WRITTEN TASK: Render the lines of the entries below as a Markdown table with the columns Row and Entry line, numbering each row and omitting blank lines. Begin at the line that has "scientific name: Commelina schweinfurthii" and stop after the line that has "family: Burseraceae".

EXERCISE MATERIAL:

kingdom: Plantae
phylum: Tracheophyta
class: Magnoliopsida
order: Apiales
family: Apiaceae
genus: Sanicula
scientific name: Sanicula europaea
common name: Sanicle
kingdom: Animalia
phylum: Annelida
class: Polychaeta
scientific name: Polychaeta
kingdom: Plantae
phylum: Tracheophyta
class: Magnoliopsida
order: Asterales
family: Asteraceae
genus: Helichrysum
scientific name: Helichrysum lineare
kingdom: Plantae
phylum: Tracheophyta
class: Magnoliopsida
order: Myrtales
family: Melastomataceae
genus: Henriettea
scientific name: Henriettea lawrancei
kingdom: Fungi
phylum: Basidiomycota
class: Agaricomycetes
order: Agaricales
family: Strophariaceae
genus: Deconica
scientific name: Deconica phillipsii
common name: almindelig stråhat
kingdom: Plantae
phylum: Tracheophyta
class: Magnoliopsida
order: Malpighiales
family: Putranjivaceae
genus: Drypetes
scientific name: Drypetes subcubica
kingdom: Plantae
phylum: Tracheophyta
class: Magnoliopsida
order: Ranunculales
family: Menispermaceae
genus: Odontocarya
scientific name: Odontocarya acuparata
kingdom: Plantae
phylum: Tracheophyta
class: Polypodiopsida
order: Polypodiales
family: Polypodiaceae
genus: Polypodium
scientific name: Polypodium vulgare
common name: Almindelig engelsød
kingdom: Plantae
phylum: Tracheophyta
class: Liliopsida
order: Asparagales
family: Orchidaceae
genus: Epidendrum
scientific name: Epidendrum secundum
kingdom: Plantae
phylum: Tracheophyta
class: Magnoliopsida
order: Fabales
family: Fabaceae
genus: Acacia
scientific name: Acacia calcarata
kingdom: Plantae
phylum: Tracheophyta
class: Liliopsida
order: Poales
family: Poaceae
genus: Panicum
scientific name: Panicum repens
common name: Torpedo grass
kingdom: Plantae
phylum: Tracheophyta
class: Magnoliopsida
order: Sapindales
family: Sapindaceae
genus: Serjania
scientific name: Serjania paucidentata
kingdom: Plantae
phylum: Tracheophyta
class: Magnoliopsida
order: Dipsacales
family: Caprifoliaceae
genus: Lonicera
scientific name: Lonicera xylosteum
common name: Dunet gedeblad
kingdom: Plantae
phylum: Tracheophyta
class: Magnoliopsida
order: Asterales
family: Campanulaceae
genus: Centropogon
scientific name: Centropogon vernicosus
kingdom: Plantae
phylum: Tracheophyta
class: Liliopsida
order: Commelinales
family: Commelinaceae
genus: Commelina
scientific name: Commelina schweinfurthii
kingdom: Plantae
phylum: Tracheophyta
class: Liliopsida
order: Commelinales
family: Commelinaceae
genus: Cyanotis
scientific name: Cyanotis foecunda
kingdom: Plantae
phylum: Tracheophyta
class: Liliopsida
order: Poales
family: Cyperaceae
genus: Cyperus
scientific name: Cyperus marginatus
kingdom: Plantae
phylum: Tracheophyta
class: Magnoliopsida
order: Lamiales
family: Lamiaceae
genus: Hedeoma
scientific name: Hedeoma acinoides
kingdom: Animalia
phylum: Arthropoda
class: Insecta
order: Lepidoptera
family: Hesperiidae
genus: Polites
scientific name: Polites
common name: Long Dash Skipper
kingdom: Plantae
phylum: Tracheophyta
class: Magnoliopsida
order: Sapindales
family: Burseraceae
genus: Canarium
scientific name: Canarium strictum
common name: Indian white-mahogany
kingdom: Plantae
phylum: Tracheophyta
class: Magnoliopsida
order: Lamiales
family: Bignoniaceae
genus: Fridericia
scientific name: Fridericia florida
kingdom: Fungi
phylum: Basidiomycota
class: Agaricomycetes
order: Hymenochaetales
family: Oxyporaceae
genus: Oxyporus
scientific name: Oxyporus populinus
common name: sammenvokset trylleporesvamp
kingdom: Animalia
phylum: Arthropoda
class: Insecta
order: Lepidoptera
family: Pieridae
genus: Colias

SOLUTION:
| Row | Entry line |
|---|---|
| 1 | scientific name: Commelina schweinfurthii |
| 2 | kingdom: Plantae |
| 3 | phylum: Tracheophyta |
| 4 | class: Liliopsida |
| 5 | order: Commelinales |
| 6 | family: Commelinaceae |
| 7 | genus: Cyanotis |
| 8 | scientific name: Cyanotis foecunda |
| 9 | kingdom: Plantae |
| 10 | phylum: Tracheophyta |
| 11 | class: Liliopsida |
| 12 | order: Poales |
| 13 | family: Cyperaceae |
| 14 | genus: Cyperus |
| 15 | scientific name: Cyperus marginatus |
| 16 | kingdom: Plantae |
| 17 | phylum: Tracheophyta |
| 18 | class: Magnoliopsida |
| 19 | order: Lamiales |
| 20 | family: Lamiaceae |
| 21 | genus: Hedeoma |
| 22 | scientific name: Hedeoma acinoides |
| 23 | kingdom: Animalia |
| 24 | phylum: Arthropoda |
| 25 | class: Insecta |
| 26 | order: Lepidoptera |
| 27 | family: Hesperiidae |
| 28 | genus: Polites |
| 29 | scientific name: Polites |
| 30 | common name: Long Dash Skipper |
| 31 | kingdom: Plantae |
| 32 | phylum: Tracheophyta |
| 33 | class: Magnoliopsida |
| 34 | order: Sapindales |
| 35 | family: Burseraceae |